Open the capture file created by the export, and select Statistics -> I/O graph. Uncheck the box next to the "All Packets" default graph; we don't need to see it. Click the plus sign to add a new graph. I changed the name to "Channel 11". In the display filter field, enter a filter in Wireshark display filter syntax to limit what packets will be considered for the graph. I only want to see packets on channel 11, so I enter the filter wlan_radio.channel == 11. For the Y axis, change the drop-down from "Packets" to "AVG(Y Field)". In the Y-field box, enter a Wireshark display filter of the thing you want to graph. In our case, we want to see signal strength in dBm, so I put in wlan_radio.signal_dbm. (If you didn't know, when you highlight an item in the Packet Details window that Wireshark has a decoder for, it will show you relevant filter syntax in the status bar.)

Here is what the graph looks like. At left is line-of-sight, then behind the obstruction for about ten seconds. After that, I put the sniffer AP on a table and walked back to my workstation to stop the capture.

Note that the interval value is set for 1 second. This tells Wireshark to get the average value of signal strength for all packets on channel 11 over each 1 second period. With a beacon interval of 100ms, this should give you 10 samples for each SSID mapped to the radio. This is why you want more than one SSID; it gives you more samples to average over. If the Interval was set to 100ms, there would be points on the graph where there were no packets received during the interval.

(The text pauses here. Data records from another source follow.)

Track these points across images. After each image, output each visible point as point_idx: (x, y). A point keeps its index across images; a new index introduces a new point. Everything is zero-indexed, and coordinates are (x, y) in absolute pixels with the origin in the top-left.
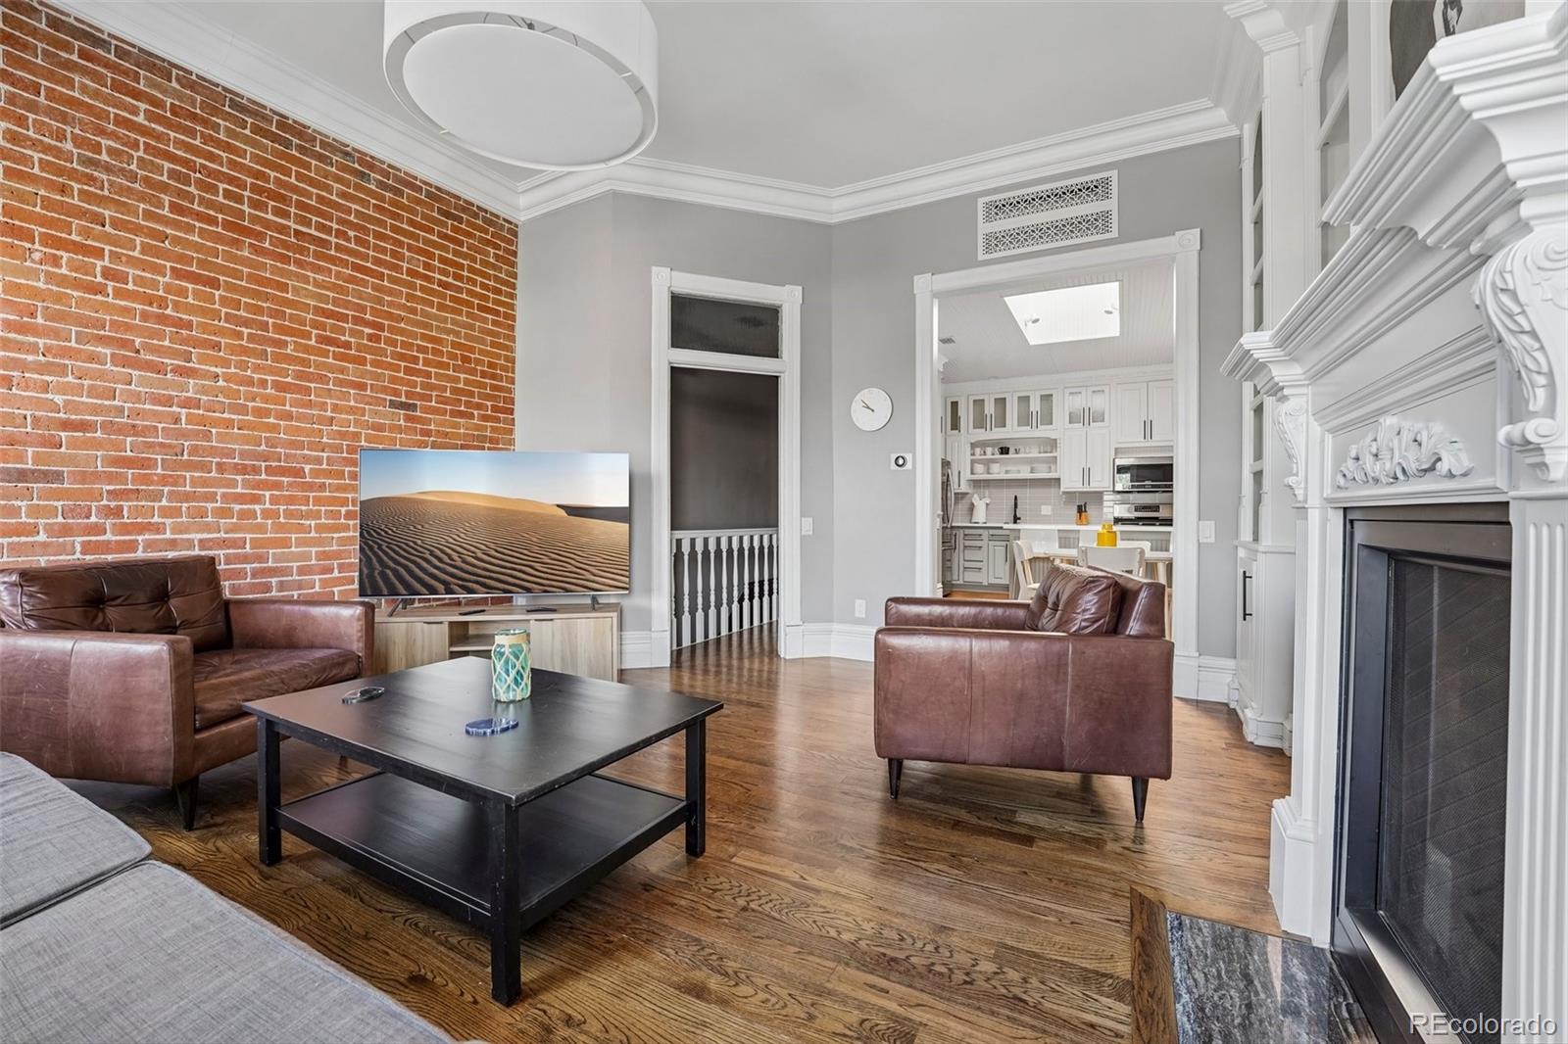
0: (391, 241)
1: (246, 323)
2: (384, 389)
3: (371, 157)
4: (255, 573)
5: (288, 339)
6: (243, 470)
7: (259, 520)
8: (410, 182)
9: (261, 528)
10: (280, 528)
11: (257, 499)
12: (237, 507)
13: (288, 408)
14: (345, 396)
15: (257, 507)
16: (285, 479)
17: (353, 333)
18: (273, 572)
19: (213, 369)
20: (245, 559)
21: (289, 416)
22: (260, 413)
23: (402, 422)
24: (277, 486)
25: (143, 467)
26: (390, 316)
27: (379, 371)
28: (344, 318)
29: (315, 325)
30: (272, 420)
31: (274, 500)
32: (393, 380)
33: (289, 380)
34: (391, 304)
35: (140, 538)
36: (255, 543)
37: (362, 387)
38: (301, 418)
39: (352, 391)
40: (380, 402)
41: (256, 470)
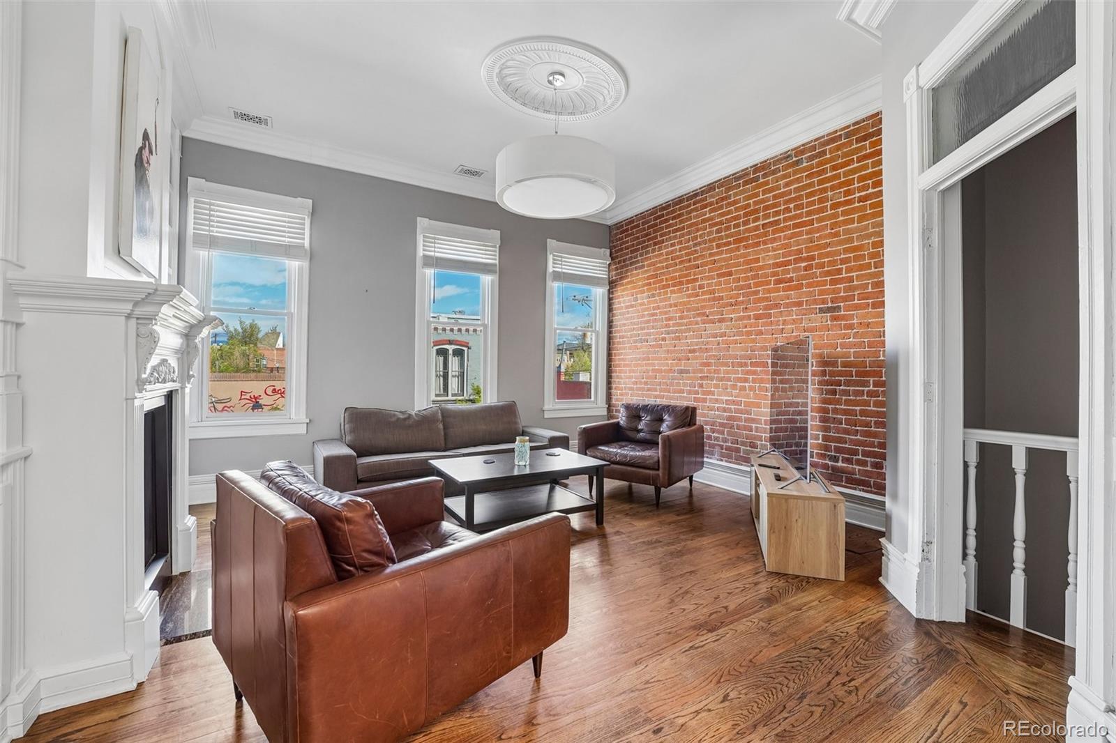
0: (818, 193)
1: (742, 288)
2: (815, 302)
3: (803, 145)
4: (747, 420)
5: (760, 288)
6: (741, 365)
7: (747, 392)
8: (833, 138)
9: (748, 396)
10: (756, 396)
11: (746, 380)
12: (739, 384)
13: (760, 328)
14: (789, 314)
15: (747, 384)
16: (759, 369)
17: (794, 270)
18: (753, 420)
19: (731, 316)
20: (741, 412)
21: (761, 333)
22: (749, 333)
23: (829, 322)
24: (755, 373)
25: (709, 366)
26: (819, 247)
27: (812, 289)
28: (789, 263)
29: (774, 274)
30: (753, 336)
31: (754, 381)
32: (821, 293)
33: (761, 312)
34: (820, 238)
35: (708, 397)
36: (747, 404)
37: (799, 304)
38: (767, 332)
39: (794, 309)
40: (811, 311)
41: (746, 365)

Wireshark considers this a value of zero, which I guess would be fine if we weren't working with negative numbers.

Repeat the process for channel 36. Click on the "Duplicate this graph" button, and change the display filter to wlan_radio.channel == 36. To make things easy to read, change the color of the line so it is distinguishable from the first one.

Eyeballing the graph, it looks like channel 11 encountered about 4 dBm of loss from the obstruction, but channel 36 had a whopping 10 - 12 dBm of loss.

I know it's not going to change the way Wi-Fi pros measure attenuation, but this was a fun way to visualize RF loss from obstructions but using some tools anyone with a Cisco lightweight infrastructure can replicate.